The National Labor Relations Board (“NLRB”) recently considered the issue of whether an employer is in violation of Section 8(a)(1) of the National Labor Relations Act (“NLRA”) when it requires employees covered by the NLRA, as a condition of their employment, to sign an agreement precluding them from filing joint, class or collective employment claims against the employer in any forum, whether in arbitration or in court. Notwithstanding the federal policy favoring arbitration agreements, the NLRB held that such mandatory arbitration agreements unlawfully bar employees from engaging in “concerted activity” protected by Section 7 the NLRA.
In D. R. Horton, Inc. v. Michael Cuda, decided on January 3, 2012, D. R. Horton required its employees to execute a “Mutual Arbitration Agreement” (“MAA”) as a condition of their employment.
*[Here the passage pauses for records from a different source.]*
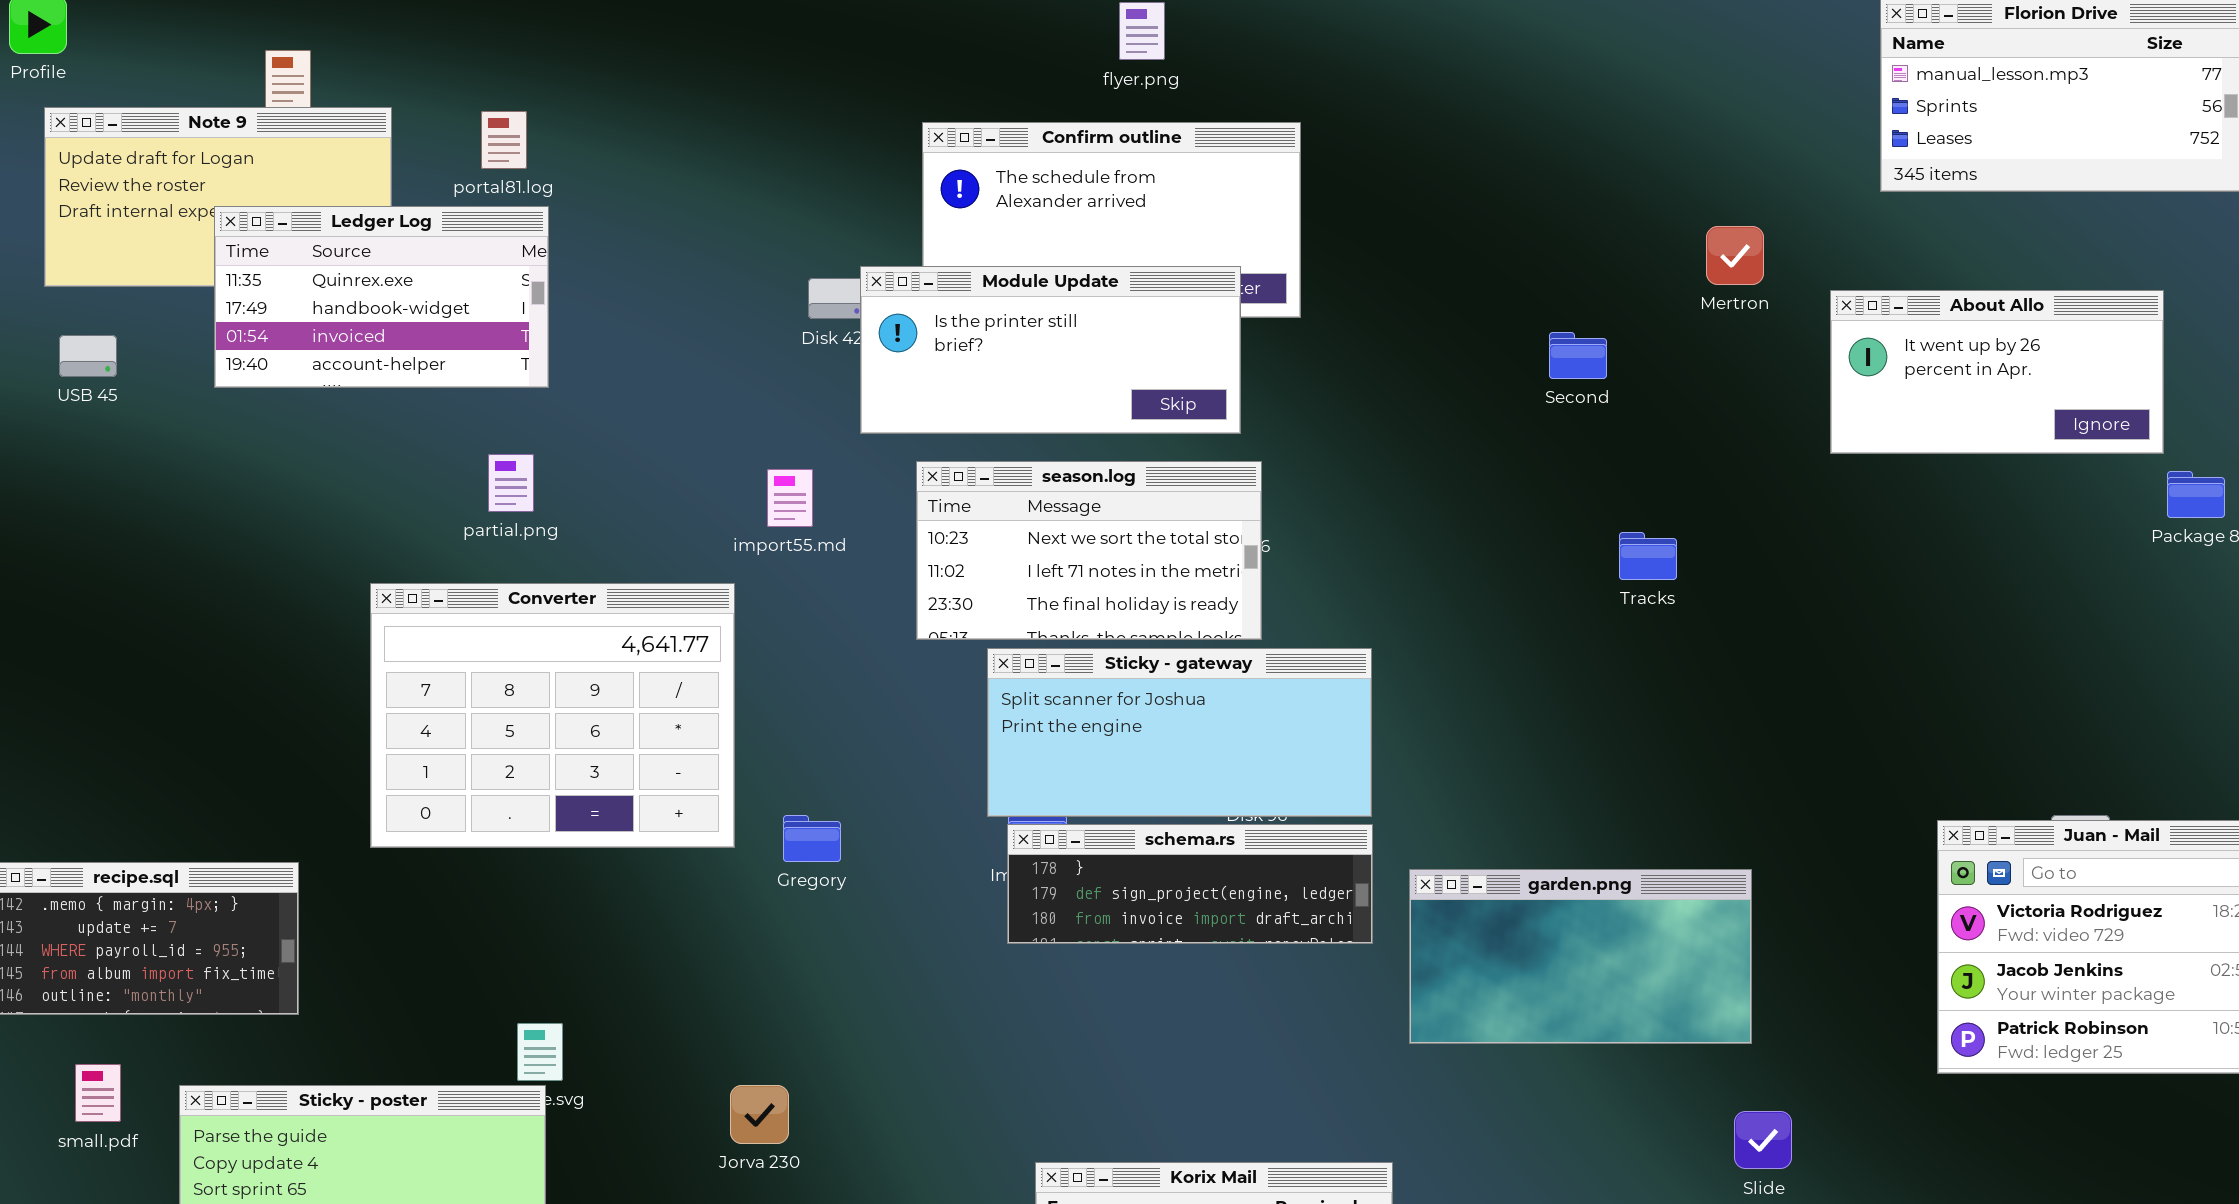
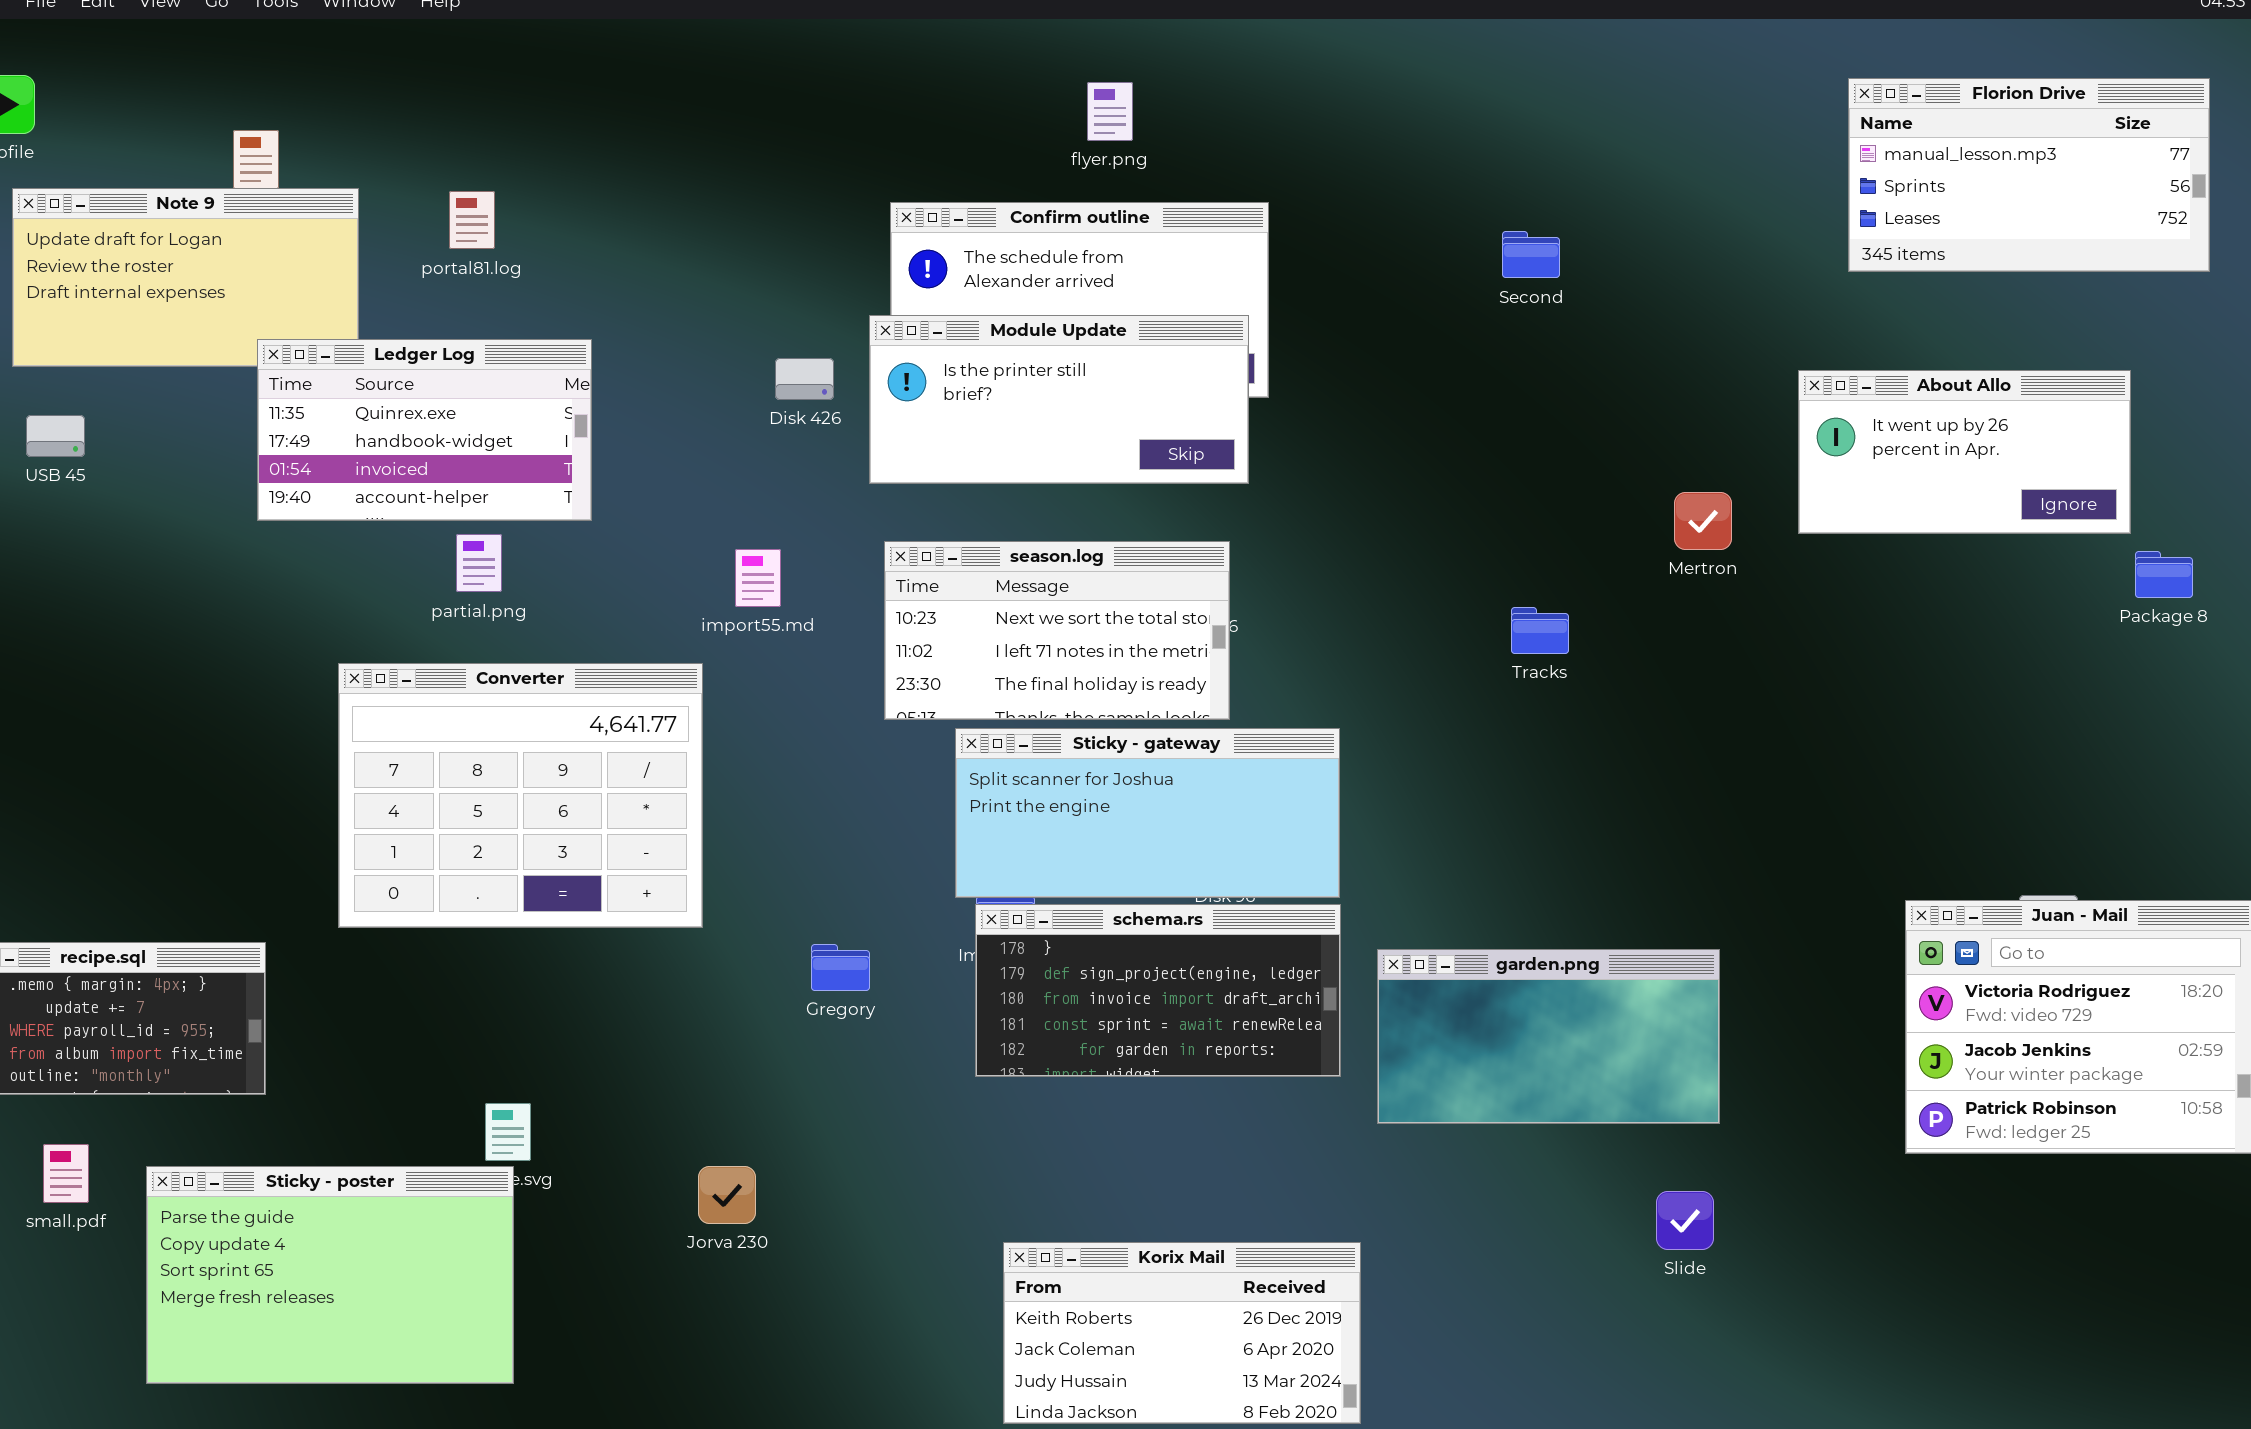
Ledger Log: [214,206,549,388] -> [257,339,592,521], moved
Mertron: [1706,226,1764,285] -> [1674,492,1732,550], moved
Module Update: [860,266,1241,434] -> [869,315,1249,484], moved
Second: [1549,332,1607,379] -> [1502,231,1560,278], moved
Tracks: [1619,532,1677,580] -> [1511,607,1569,654], moved
Gregory: [783,815,841,862] -> [811,944,870,991], moved
schema.rs: [1007,824,1373,944] -> [975,904,1341,1077], resized
Slide: [1734,1111,1792,1169] -> [1656,1191,1714,1250], moved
Pursuant to the MAA, all employment-related disputes had to be resolved through individual arbitration, waiving the right to a judicial forum. In other words, each employee had to agree, as a condition of employment, that they would not pursue class or collective litigation of claims in any forum, arbitral or judicial.
In holding the MAA unlawful, the NLRB noted that Section 7 of the NLRA vests employees with a substantive right to engage in specified forms of associational activity. Specifically, Section 7 provides that employees shall have the right to “engage in…concerted activities for the purpose of collective bargaining or other mutual aid or protection. . . .” (emphasis added). The NLRB reiterated its long-held position that this provision protects employees’ ability to join together to pursue workplace grievances, including through litigation. As such, by prohibiting employees from bringing collective or class claims in any forum, “[t]he MAA thus clearly and expressly bar[red] employees from exercising substantive rights that have long been held protected by Section 7 of the NLRA.”